Reeling back the years still further, to when I was a child, I also have fond memories of the Boxing Day party that my Auntie Pat and Uncle Eric, relatives on my recidivist father’s side, threw every year. Auntie Pat was a great beauty. She lived with my Uncle Eric in an arrangement that is best described by that educative French phrase ménage à trois, with Marvin, a massively built, small-time card-game enforcer who oozed aplomb and gentlemanly good manners. Everybody loved Marvin, especially we kids. He would tantalise and enthral us by saying things like, ‘We had a right nuisance in the other night. It got so bad that I had to take a claw hammer to the idiot.’ He was once accused (informally) of a gangland shooting at a night club in Epping. ‘Well, I must be a pretty good shot, then,’ he said, ‘because I was in Lewes gaol at the time.’ Marvin was that household’s champion washer-upper, and after supper he would protect his immaculate shirt and tie with an apron and disappear into the kitchen with my father for a two-handed washing-up marathon.
After Boxing Night supper we would clear the decks and play musical chairs and pass the parcel and pin the tail on the donkey and so on. But the traditional favourite was where the company divided into two teams and a bed sheet was held aloft between them and a feather introduced and blown back and forth — to what end I’ve forgotten. The great thing about the blowing-the-feather game, however, was that all the women and children and some of the men would shriek with excitement.
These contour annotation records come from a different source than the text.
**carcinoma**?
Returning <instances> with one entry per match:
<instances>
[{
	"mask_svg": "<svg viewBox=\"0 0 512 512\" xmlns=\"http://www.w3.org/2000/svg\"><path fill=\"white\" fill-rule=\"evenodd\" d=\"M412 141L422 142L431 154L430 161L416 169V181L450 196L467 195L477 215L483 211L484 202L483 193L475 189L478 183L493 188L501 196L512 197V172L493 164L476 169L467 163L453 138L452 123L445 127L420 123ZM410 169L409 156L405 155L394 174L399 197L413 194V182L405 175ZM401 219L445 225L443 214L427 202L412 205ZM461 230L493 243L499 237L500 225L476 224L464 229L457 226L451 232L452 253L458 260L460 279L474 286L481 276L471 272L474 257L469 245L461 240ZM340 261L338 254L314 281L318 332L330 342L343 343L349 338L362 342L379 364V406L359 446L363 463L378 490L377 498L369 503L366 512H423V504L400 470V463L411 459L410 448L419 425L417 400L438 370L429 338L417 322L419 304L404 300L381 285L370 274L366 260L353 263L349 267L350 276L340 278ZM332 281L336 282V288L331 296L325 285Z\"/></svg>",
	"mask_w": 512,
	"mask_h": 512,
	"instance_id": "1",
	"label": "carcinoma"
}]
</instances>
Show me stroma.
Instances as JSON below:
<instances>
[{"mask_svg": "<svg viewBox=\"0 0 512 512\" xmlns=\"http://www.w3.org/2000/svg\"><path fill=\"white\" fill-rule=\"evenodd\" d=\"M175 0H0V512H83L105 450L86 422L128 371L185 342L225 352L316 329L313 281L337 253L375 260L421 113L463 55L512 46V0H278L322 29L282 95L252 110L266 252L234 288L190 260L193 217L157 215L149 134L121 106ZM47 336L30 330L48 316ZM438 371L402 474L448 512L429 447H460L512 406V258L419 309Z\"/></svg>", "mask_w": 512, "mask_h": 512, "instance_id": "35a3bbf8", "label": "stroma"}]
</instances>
Every year an attractive, self-contained masseuse friend of Auntie Pat’s came to the party, and although we didn’t know what a masseuse was or did, our child’s intuition told us that she was the quietest, kindest and wisest person in the room and that she was also a bit sad. She was a terrific feather blower, though. And one of Auntie Pat’s aunts would at some point in the evening get out her small glass square and ink it with a roller and take palm prints from us all, I think because she had a gift for telling useful things about a person’s future life and health from these prints. We kids cared little about the future, but we did exult in having our palms smeared with sticky black ink by an apparently responsible and serious-faced adult.
Finally Marvin and my father would emerge from the kitchen as a double act to take the applause. And because he had had a good soak while he was out there, my father might speak to me affably, which was something he didn’t often do when he was sober. One year, I remember, he smiled at me and said, ‘Forgive us our Christmases as we forgive those who Christmas against us’, which is not an easy thing to articulate sober let alone drunk. Then, I probably looked at him with priggish, childlike disdain. But now that I am nearly as old as he was when he died, I sort of get it. And so may I take this opportunity to wish you all a peaceful and joyful Christmas and to pass on my father’s Boxing Day prayer to each and every one of you: Forgive us our Christmases as we forgive those who Christmas against us.